Page extract —
== Segment start ==
Acute ENaC stimulation by cAMP in a kidney cell line is mediated by exocytic insertion from a recycling channel pool

Abstract

Acute hormonal regulation of the epithelial sodium channel (ENaC) in tight epithelia increases transcellular Na(+) transport via trafficking of intracellular channels to the apical surface. The fate of the channels removed from the apical surface following agonist washout is less clear. By repetitively stimulating polarized mouse cortical collecting duct (mCCD, (MPK)CCD(14)) epithelia, we evaluated the hypothesis that ENaC recycles through an intracellular pool to be available for reinsertion into the apical membrane. Short circuit current (I(SC)), membrane capacitance (C(T)), and conductance (G(T)) were recorded from mCCD epithelia mounted in modified Ussing chambers. Surface biotinylation of ENaC demonstrated an increase in channel number in the apical membrane following cAMP stimulation. This increase was accompanied by a 83 +/- 6% (n = 31) increase in I(SC) and a 15.3 +/- 1.5% (n = 15) increase in C(T). Selective membrane permeabilization demonstrated that the C(T) increase was due to an increase in apical membrane capacitance. I(SC) and C(T) declined to basal levels on stimulus washout. Repetitive cAMP stimulation and washout (approximately 1 h each cycle) resulted in response fatigue; DeltaI(SC) decreased approximately 10% per stimulation-recovery cycle. When channel production was blocked by cycloheximide, DeltaI(SC) decreased approximately 15% per stimulation cycle, indicating that newly synthesized ENaC contributed a relatively small fraction of the channels mobilized to the apical membrane. Selective block of surface ENaC by benzamil demonstrated that channels inserted from a subapical pool made up >90% of the stimulated I(SC), and that on restimulation a large proportion of channels retrieved from the apical surface were reinserted into the apical membrane. Channel recycling was disrupted by brefeldin A, which inhibited ENaC exocytosis, by chloroquine, which inhibited ENaC endocytosis and recycling, and by latrunculin A, which blocked ENaC exocytosis. A compartment model featuring channel populations in the apical membrane and intracellular recycling pool provided an adequate kinetic description of the I(SC) responses to repetitive stimulation. The model supports the concept of ENaC recycling in response to repetitive cAMP stimulation.
== Segment end ==
Activity — In the ENaC abstract, please state what share of the stimulated short circuit current came from channels inserted from a subapical pool. The lines that follow have no connection to the ENaC abstract.

Supplied information —
== Segment start ==
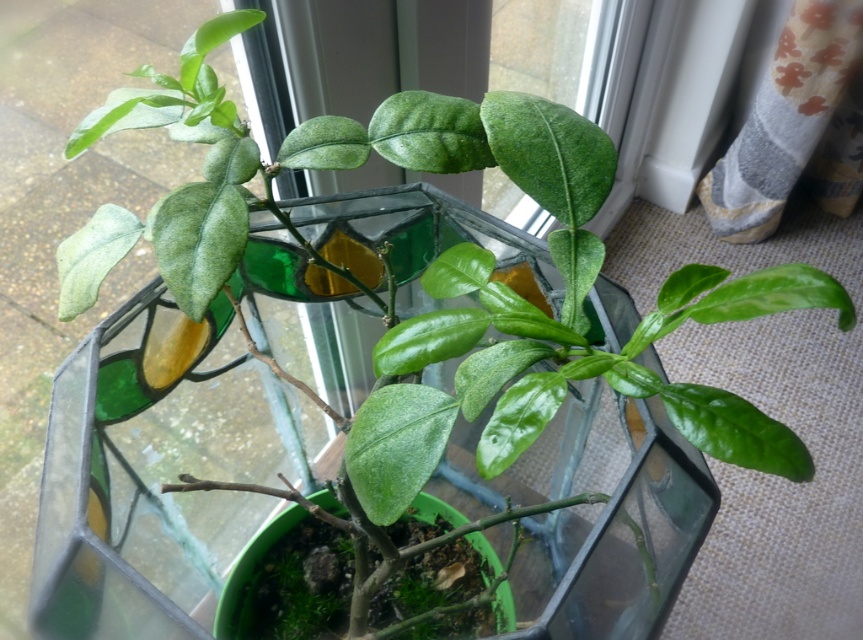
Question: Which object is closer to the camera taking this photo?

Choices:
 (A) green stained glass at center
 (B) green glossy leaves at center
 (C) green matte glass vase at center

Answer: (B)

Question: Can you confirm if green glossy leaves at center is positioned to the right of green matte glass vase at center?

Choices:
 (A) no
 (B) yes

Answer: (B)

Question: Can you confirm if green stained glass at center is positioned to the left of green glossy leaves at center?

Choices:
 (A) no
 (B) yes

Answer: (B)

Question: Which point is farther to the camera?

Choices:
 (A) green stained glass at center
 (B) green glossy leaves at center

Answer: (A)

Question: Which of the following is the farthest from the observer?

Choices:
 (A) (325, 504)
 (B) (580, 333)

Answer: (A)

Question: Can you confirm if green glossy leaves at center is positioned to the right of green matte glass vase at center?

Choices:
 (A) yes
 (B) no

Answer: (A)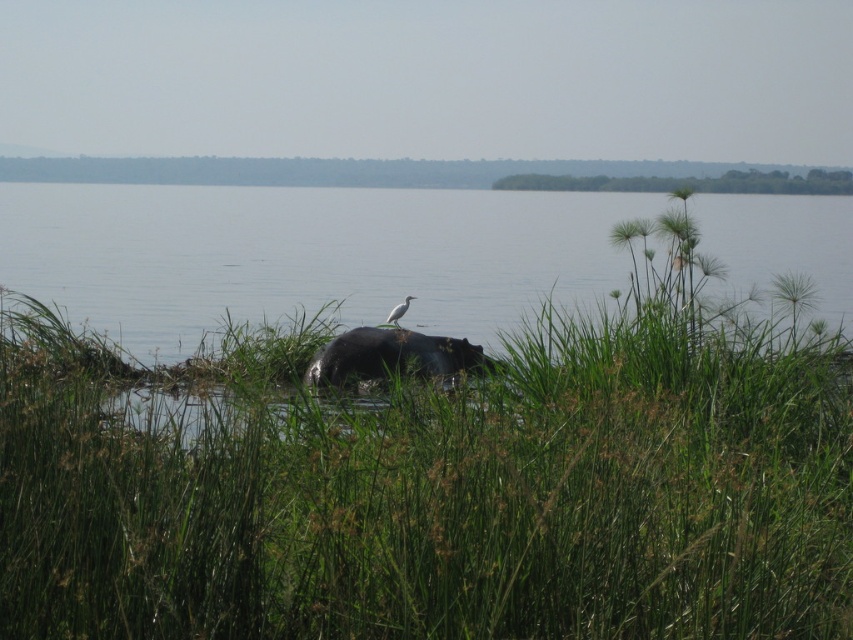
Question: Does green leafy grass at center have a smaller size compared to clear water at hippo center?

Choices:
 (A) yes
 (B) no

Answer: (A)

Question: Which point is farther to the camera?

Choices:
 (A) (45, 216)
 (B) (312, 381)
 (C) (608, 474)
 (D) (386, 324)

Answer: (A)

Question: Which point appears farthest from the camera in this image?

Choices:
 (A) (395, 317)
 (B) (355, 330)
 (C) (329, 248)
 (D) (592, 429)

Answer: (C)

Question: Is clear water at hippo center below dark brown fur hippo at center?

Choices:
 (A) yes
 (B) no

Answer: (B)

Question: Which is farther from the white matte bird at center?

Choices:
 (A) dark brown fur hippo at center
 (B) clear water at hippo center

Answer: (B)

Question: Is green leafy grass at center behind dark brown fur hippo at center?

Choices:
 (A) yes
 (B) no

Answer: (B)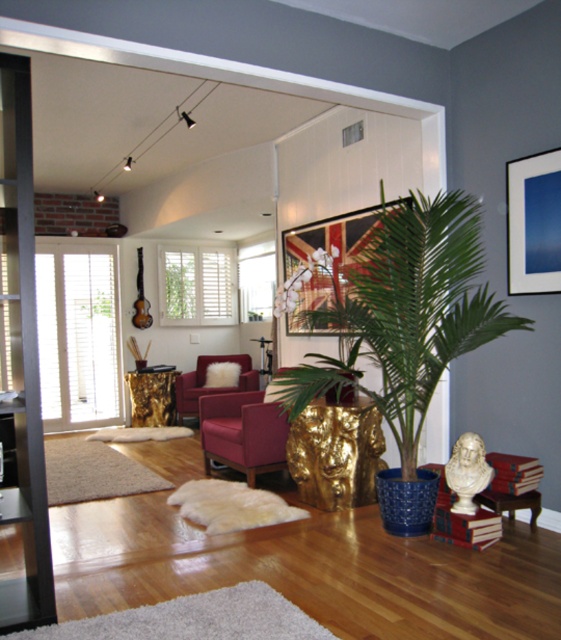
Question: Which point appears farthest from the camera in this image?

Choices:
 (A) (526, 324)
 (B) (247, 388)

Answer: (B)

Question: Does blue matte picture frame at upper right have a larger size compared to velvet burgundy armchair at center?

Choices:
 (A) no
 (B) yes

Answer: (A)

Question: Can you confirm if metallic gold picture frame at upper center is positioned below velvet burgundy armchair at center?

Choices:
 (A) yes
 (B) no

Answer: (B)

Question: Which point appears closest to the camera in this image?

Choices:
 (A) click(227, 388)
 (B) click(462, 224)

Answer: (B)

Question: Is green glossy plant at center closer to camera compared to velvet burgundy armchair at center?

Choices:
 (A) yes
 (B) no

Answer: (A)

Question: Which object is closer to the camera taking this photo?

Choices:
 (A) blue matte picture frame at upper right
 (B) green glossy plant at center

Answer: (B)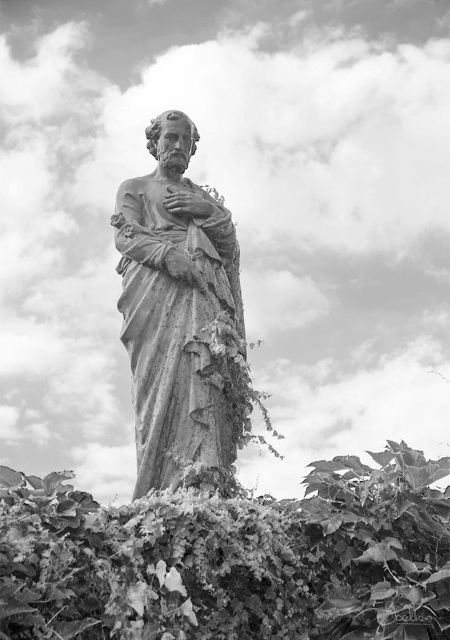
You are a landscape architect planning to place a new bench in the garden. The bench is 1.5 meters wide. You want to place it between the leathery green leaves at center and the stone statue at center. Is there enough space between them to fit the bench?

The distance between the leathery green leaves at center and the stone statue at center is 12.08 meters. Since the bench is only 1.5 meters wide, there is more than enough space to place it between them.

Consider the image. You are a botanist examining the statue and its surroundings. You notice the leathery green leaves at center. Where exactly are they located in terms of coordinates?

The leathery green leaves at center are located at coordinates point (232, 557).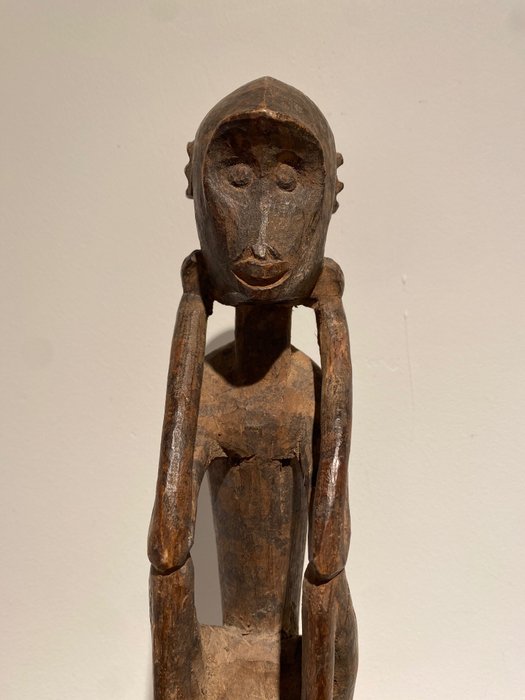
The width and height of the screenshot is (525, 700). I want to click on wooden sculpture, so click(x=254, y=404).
== Segment end ==
Answer to the problem — More than 90%.